Place your worries into the fire, she says. One by one, they briefly name their worries. For one, an HMO. For another, a broken car. The songs begin.

Later, as the music dies down, an older woman leaves the room for a second. When she returns, she holds a large, heavy Torah scroll encased in multicolored velvet. On this night, Ruach Torah gets its first-ever Torah, this one donated by an Irving Conservative congregation that is folding because its rabbi had accepted a post in another city.

"Thank you for planting your tree here," says Abrams about this Torah, this Tree of Life, as the Jews call it.

A teary Schusterman stands silently to the side, his arm wrapped around his wife, Sherry. A Mormon by birth, she converted to Judaism through the Reform movement more than 20 years ago.

In the minutes ahead, they dance around the room.

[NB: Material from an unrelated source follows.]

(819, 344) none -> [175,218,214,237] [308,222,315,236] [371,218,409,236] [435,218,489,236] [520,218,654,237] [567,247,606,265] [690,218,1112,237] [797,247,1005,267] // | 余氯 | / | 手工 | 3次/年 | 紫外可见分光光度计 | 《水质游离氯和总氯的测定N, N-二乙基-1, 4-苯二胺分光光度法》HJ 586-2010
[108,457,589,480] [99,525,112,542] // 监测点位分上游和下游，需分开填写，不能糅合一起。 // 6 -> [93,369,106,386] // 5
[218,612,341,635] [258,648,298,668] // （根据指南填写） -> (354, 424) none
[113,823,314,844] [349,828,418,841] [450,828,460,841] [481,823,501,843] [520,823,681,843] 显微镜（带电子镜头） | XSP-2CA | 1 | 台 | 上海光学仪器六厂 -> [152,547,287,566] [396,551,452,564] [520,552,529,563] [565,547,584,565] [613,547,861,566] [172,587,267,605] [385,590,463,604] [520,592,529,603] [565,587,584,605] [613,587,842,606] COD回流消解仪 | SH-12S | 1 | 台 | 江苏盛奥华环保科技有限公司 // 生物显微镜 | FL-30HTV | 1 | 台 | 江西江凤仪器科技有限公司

They sing. And later, they place the scroll on the table in the dining room, where Abrams speaks in a soft, enthusiastic voice of the precision with which a scribe must have labored for more than a year to write each and every Hebrew word of the five Books of Moses. As several members unroll the parchment, the room quiets. They are at the beginning, the start of the Torah.

"In the beginning..." Haltingly, slowly, they read the words in Hebrew.